The research, presented at the annual SLEEP 2013 meeting, shows an association between daylight exposure at work -- meaning, sunlight that streams in through the windows -- and sleep quality at night, as well as physical quality of life.

The study included 49 office workers who worked the day shift. Of those people, 27 worked in an office without windows, and 22 worked in an office with windows. Researchers gathered information on quality of life and quality of sleep from all the study participants, and then used actigraphy to measure activity, sleep and light exposure in a smaller subgroup of participants.

They found an association between receiving more sunlight in the office during the day, and sleeping more at night. Particularly, people who had windows in their offices got 173 percent more white light exposure than the people without windows in their offices. And people with office windows also slept 46 minutes longer each night, compared with their windowless peers.

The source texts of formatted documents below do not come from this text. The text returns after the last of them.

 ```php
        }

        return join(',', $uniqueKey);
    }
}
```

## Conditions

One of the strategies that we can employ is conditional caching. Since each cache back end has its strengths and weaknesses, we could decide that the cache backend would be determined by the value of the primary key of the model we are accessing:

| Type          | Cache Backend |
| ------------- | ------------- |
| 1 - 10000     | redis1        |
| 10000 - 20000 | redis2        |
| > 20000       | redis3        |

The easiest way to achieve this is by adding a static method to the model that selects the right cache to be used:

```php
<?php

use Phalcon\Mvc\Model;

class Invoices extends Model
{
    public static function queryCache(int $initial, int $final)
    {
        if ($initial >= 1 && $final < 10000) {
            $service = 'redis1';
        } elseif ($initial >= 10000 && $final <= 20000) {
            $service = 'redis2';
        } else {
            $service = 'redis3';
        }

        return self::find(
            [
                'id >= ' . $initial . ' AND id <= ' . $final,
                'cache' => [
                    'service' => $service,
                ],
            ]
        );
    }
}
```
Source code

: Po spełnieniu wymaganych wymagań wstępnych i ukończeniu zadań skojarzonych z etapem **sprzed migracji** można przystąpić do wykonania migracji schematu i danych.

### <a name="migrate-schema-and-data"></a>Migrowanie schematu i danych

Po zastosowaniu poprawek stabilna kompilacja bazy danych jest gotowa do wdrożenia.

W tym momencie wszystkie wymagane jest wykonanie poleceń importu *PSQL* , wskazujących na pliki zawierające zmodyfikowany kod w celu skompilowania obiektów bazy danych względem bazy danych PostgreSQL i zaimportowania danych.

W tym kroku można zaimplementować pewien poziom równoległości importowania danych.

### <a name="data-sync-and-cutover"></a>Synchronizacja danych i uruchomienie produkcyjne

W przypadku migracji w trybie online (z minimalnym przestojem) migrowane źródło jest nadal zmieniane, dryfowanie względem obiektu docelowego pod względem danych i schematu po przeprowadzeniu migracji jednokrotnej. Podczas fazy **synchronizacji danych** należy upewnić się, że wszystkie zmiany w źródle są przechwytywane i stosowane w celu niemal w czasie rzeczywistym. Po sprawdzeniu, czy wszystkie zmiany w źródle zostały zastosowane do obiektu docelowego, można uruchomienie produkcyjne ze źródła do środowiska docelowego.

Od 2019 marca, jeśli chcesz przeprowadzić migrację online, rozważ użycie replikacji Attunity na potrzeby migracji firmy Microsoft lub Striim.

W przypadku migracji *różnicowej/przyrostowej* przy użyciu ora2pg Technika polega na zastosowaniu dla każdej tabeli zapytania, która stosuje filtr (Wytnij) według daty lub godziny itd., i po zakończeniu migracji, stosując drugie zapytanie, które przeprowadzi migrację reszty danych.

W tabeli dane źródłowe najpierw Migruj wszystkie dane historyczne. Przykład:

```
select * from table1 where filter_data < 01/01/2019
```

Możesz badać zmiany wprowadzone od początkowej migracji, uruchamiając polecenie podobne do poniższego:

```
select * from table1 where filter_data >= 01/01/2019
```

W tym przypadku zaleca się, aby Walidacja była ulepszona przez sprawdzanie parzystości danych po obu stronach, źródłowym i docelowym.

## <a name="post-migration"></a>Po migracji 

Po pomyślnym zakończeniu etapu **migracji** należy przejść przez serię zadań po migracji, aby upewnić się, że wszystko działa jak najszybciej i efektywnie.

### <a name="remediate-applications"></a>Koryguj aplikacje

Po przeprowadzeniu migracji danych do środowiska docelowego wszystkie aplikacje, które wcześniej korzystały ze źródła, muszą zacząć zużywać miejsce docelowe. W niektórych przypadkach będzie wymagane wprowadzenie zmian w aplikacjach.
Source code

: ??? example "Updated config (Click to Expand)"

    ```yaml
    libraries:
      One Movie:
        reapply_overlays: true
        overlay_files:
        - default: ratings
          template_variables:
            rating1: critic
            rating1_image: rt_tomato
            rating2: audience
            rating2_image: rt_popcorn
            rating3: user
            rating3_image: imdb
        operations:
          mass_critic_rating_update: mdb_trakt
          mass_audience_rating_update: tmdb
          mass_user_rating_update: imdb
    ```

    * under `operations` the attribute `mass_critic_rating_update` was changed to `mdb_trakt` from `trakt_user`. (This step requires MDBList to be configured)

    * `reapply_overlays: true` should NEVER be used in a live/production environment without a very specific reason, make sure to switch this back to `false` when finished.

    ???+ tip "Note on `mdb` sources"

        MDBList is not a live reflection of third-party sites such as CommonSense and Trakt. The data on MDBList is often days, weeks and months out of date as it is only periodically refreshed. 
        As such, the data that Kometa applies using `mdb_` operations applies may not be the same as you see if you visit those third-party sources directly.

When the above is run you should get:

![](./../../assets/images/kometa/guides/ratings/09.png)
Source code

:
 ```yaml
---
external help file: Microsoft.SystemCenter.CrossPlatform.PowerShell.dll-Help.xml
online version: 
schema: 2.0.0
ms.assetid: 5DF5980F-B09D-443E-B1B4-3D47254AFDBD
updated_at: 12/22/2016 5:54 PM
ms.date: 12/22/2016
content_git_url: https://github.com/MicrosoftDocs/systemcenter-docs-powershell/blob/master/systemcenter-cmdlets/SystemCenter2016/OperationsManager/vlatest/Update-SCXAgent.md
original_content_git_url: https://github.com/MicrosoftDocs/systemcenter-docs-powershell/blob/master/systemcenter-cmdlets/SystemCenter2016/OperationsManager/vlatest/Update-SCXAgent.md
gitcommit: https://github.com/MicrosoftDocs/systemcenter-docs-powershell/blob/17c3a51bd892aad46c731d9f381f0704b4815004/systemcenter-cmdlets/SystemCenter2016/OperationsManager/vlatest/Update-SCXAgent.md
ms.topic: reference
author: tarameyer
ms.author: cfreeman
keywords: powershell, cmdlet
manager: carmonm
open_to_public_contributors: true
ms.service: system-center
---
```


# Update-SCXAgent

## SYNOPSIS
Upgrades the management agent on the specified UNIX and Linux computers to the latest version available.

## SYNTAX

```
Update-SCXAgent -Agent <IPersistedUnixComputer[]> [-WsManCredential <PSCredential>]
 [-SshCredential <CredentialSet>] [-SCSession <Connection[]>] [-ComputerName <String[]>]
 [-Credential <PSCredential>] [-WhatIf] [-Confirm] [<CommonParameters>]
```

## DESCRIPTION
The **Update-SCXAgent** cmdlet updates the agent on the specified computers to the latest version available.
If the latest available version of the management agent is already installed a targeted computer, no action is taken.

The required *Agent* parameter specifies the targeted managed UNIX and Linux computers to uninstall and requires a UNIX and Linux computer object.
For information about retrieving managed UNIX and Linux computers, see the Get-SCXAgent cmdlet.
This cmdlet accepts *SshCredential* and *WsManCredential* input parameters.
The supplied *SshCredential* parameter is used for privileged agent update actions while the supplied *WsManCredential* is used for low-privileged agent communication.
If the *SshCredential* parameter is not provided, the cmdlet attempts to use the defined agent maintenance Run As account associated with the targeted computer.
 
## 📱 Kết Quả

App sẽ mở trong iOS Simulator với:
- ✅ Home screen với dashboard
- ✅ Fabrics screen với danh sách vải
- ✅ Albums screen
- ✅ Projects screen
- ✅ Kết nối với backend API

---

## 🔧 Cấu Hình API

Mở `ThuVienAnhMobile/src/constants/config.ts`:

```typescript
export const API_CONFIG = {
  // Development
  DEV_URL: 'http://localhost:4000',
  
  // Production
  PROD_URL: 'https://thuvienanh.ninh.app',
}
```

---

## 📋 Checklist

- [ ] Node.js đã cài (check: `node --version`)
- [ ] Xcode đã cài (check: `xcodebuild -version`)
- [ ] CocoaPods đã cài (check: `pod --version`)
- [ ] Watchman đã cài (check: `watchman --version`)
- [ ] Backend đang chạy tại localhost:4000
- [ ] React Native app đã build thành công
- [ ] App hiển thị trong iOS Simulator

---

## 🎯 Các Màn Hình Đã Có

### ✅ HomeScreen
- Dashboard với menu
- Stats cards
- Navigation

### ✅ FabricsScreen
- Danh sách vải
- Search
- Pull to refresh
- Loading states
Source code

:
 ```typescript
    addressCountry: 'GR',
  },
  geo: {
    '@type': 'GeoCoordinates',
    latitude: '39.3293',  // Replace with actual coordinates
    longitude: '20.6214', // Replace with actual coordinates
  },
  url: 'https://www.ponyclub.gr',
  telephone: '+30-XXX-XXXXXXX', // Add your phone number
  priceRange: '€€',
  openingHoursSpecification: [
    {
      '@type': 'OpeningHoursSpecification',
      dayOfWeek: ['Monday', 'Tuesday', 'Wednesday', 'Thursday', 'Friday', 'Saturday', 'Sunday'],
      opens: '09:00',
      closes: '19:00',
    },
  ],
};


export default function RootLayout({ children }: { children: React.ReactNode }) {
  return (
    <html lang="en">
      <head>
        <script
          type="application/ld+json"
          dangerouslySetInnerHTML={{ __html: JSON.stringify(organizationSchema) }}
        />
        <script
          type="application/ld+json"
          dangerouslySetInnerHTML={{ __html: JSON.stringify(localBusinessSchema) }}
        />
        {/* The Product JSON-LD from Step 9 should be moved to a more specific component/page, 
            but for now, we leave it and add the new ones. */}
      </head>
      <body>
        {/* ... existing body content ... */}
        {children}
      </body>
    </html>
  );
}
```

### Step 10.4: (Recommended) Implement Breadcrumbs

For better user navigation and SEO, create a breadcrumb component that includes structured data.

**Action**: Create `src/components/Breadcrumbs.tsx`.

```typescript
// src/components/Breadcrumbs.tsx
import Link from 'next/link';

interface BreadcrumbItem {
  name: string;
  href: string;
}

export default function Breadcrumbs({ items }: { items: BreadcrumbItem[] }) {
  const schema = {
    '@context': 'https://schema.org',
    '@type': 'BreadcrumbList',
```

"Day-shift office workers' quality of life and sleep may be improved via emphasis on light exposure and lighting levels in current offices as well as in the design of future offices," study researcher Ivy Cheung, a doctoral candidate at Northwestern University, said in a statement.

Office workers may not be the only ones to benefit from sunlight -- a past study in the Journal of Sleep Research showed that natural light exposure could help babies sleep longer -- and more quietly -- through the night, Parenting reported.

However, not all light is the same -- in a recent perspective published in Nature, sleep medicine professor Dr. Charles A. Czeisler, of Harvard Medical School, explained that electric light can negatively impact natural sleep cycles by activating arousing neurons and stopping sleep-promoting neurons.